Avec Marie-Michèle Sioui

15 commentaires
  • Patrick Boulanger - Inscrit 21 juillet 2018 02 h 21

    Danger

    Danger! Soyons vigilents par rapport au PLQ et à la CAQ. Je ne crois pas que le bien-être de la collectivité soit le premier objectif de leur futur positionnemement respectif par rapport à la SAQ.

    • Christiane Gervais - Inscrite 21 juillet 2018 10 h 31

      Et Couillard est surtout prêt à tout pour aller chercher des votes. Point.

    • Nadia Alexan - Abonnée 21 juillet 2018 13 h 09

      Voilà! Une autre mainmise sur notre source du bien commun. Les vautours d'entreprises privées veulent tout accaparés et ne rien l’aisée pour le bon peuple. Les partis politiques néolibéraux, tels que la CAQ et le PLQ, veulent privatiser la SAQ, une vache à lait, qui rapporte un milliard de dollars à l’État québécois. De plus, la SAC offre un très bon choix de spiritueux à des prix abordables. Mais les requins préfèrent les profits individuels, au bien commun, avec la complaisance de nos élus. Quelle trahison!
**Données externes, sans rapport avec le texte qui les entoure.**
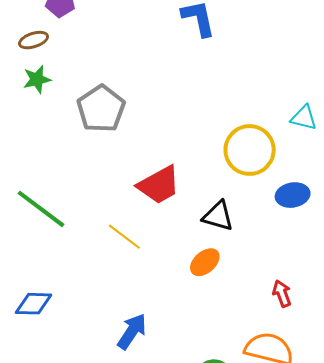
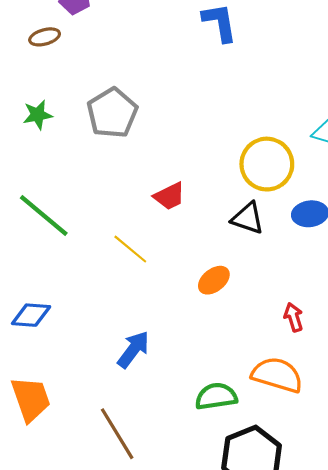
green star: (37, 79) -> (38, 115), moved
red trapezoid: (159, 185) -> (169, 196), size x0.7
black triangle: (218, 216) -> (248, 218), moved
    • Patrick Boulanger - Inscrit 22 juillet 2018 06 h 43

      @ Mme Alexan

      À ma connaissance, il n'est pas question de privatisation de la SAQ avec la CAQ et le PLQ. LA fin d'un monopole n'est pas l'équivalent d'une privatisation.
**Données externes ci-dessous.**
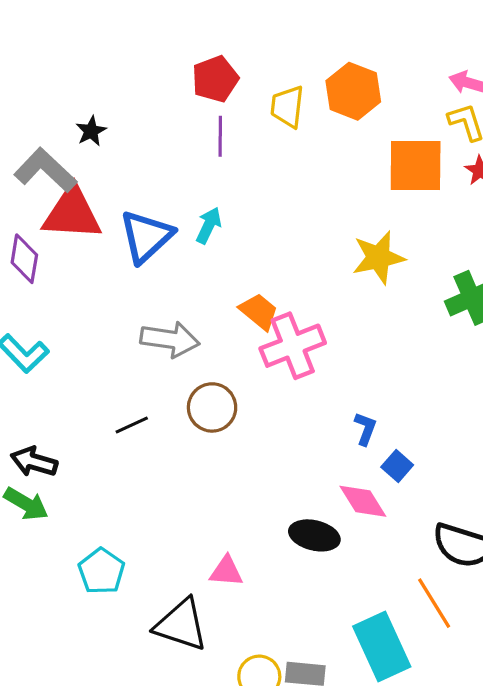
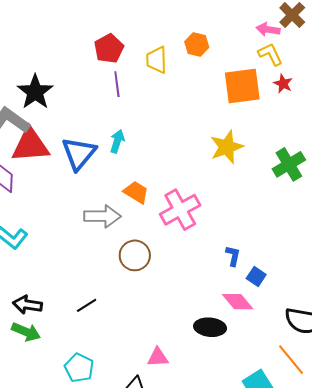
orange hexagon: (353, 91) -> (197, 45), size x0.7
black star: (91, 131) -> (35, 92), size x1.8
orange trapezoid: (259, 311) -> (136, 192), moved
black line: (132, 425) -> (87, 305), moved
  • Gérard Raymond - Abonné 21 juillet 2018 07 h 09

    Je suis un vieux et bon client de la SAQ (depuis la Régie des alcools) auprès d’une bonne vingtaine de succursales situées dans quelques régions du Québec et je sais ce qui se fait en privé aux USA en matière de vente d’alcool. La formule étatique du Québec n’a rien à envier à la formule privée étatsunienne ou autre.
    Pour moi, les gens à l’emploi de la SAQ sont en général d’une compétence remarquable et véritablement au service de la clientèle, en ce sens qu’ils n’ont aucun intérêt personnel à mal informer leurs clients, à seule fin de gonfler les profits.
    Je ne vois donc aucun argument en faveur du privé à cet égard, si ce n’est le service de dépannage approprié offert par les Metro, IGA et Provigo, si ce n’est celui de favoriser les petits amis de certains politiciens, et je préfère que les profits réalisés sur la vente d’alcool aillent d’abord à l’Etat, qui les distribue ensuite à l'ensemble des Québécois.
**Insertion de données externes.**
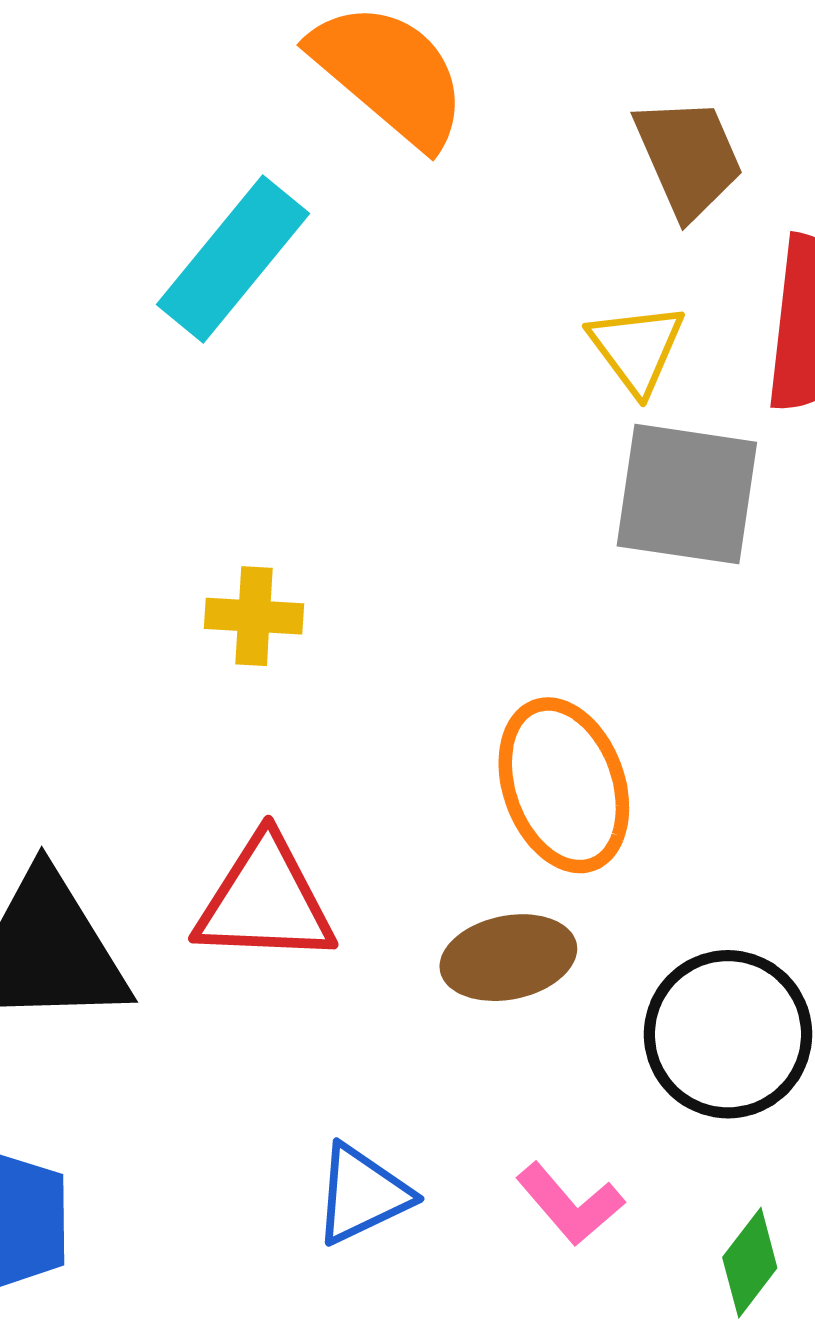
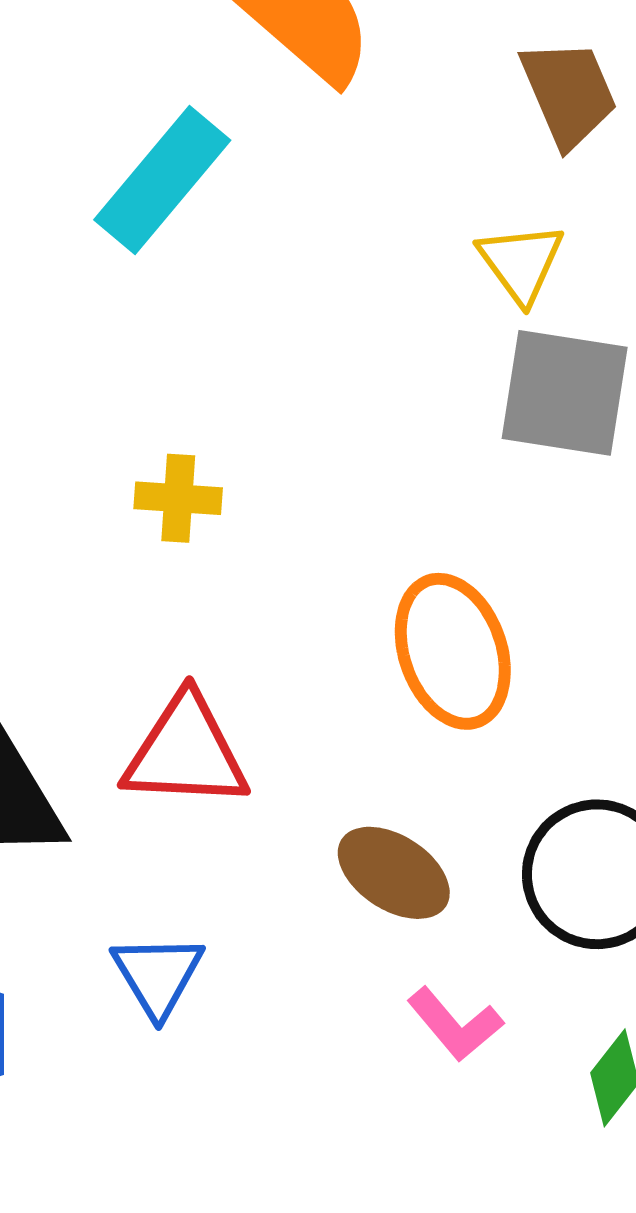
brown ellipse: (508, 958) -> (394, 873), moved, turned 44
blue triangle: (362, 1194) -> (158, 975), moved, turned -36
    • Sylvie Lapointe - Abonnée 21 juillet 2018 20 h 19

      Je suis 100% d'accord avec vous quant à votre conclusion: ''et je préfère que les profits réalisés sur la vente d’alcool aillent d’abord à l’Etat, qui les distribue ensuite à l'ensemble des Québécois''.

  • Josée Duplessis - Abonnée 21 juillet 2018 07 h 27

    Pourquoi?

    Je n'ai pas lu l'article mais d'emblée je comprends M. Couillard d'être prêt à une certaine concurrence.
    Il prépare les places pour ses petits et grands amis. Qui pensez-vous aura des permis de magasins privés. Eux sont aussi dèjà prêts.
    Peut-être que le problème de la SAQ n'est pas que ça soit un secteur public. C"Est peut-être mal géré pour que le dèsir de privatiser se fasse sentir.
    Moi je suis contre les privatisations.

  • Jean Lapointe - Abonné 21 juillet 2018 07 h 44

    Encore une promesse dernière minute.

    De toute façon le Parti libéral ne esra pas réélu lors des prohaines élections. On s'en fout donc de ses promesses à caractère électoraliste.

  • Pierrette Gratton - Inscrit 21 juillet 2018 14 h 08

    Retraitée abonnée, P.Gratton

    Monsieur Couillard avec son à-plat-ventrisme devant la privatisation pour mieux servir ses "tits amis" me sidère. Bravo madame Duplessis!